— Aufgaben —
1) Beantworte diese Fragen zum Textauszug:
(a) Was erschwert die Arbeit der Feuerwehr?
(b) Warum ist das Trinkwasser auf den Urlaubsinseln in der Ägäis knapp?
(c) Was wird sich auf Sizilien ausbreiten?
2) Stimmen diese Aussagen mit dem Textauszug überein? Antworte jeweils mit Ja oder Nein und zitiere die entscheidenden Worte.
(a) Die Wasserknappheit auf den Inseln in der Ägäis ist zunächst eine Folge des Klimawandels.
(b) Der Klimawandel wird die Mittelmeerregion heißer und trockener machen.
(c) Der Wind facht die Flammen nur ein einziges Mal an.
3) Gib den Textauszug von „Aber spätestens beim“ bis „auf Sizilien ausbreiten.“ wörtlich wieder.
======== Textauszug
U m es gleich vorwegzunehmen: Die Waldbrände in Griechenland sind nicht der Klimawandel. Starker Wind facht die Flammen immer wieder an, was die Arbeit der Feuerwehr erschwert. Auch dass aktuell das Trinkwasser auf den Urlaubsinseln in der Ägäis knapp ist, hat zunächst nichts mit dem Klimawandel zu tun: Es gibt einfach sehr viele Touristen, und die machen sich selten Gedanken über das Wasser.

Aber spätestens beim Blick nach Sizilien kommt der Klimawandel ins Spiel: Er wird die Mittelmeerregion heißer und trockener machen, und zwar so, dass sich beispielsweise Wüsten auf Sizilien ausbreiten.
================
======== Ausgewählte Datensätze
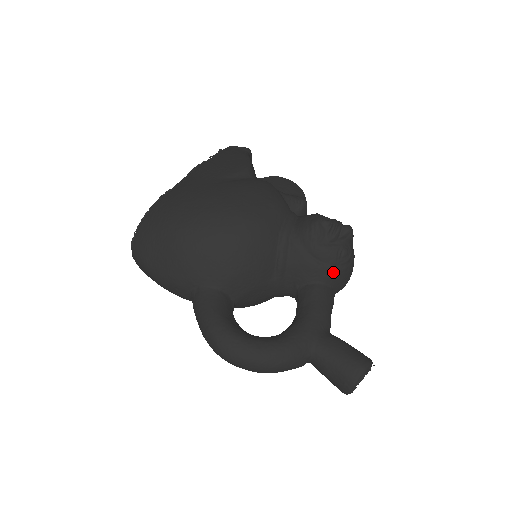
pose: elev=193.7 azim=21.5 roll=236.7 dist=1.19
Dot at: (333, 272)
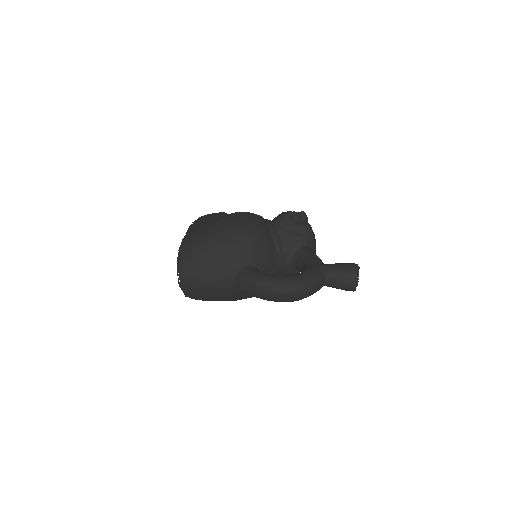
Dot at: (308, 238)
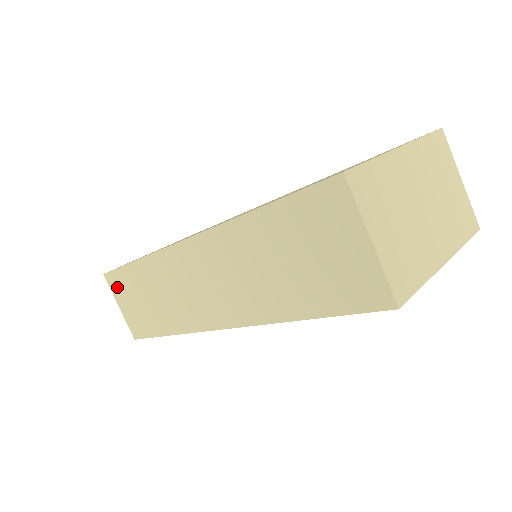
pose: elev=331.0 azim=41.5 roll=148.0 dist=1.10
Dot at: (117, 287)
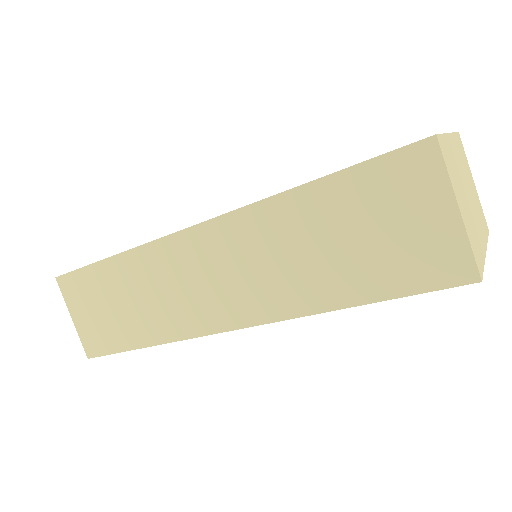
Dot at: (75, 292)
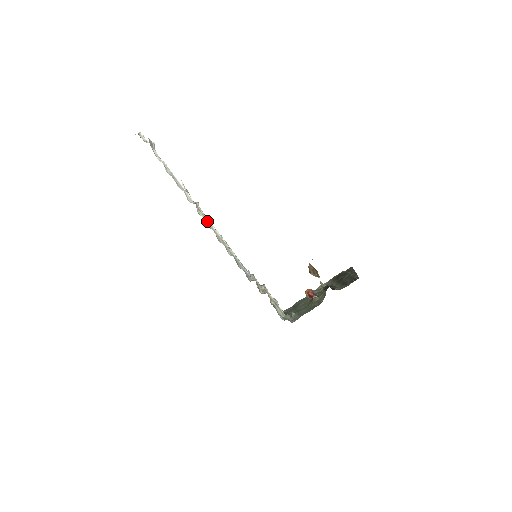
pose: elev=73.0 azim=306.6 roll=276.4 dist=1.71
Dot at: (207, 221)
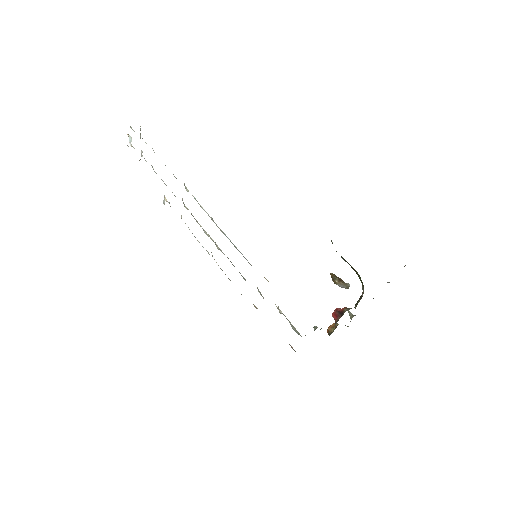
================
— Lösungen —
1)
(a) Starker Wind, der die Flammen immer wieder anfacht.
(b) Es gibt sehr viele Touristen, und die machen sich selten Gedanken über das Wasser.
(c) Wüsten.

2)
(a) Nein: „hat zunächst nichts mit dem Klimawandel zu tun“
(b) Ja: „Er wird die Mittelmeerregion heißer und trockener machen“
(c) Nein: „Starker Wind facht die Flammen immer wieder an“

3)
Aber spätestens beim Blick nach Sizilien kommt der Klimawandel ins Spiel: Er wird die Mittelmeerregion heißer und trockener machen, und zwar so, dass sich beispielsweise Wüsten auf Sizilien ausbreiten.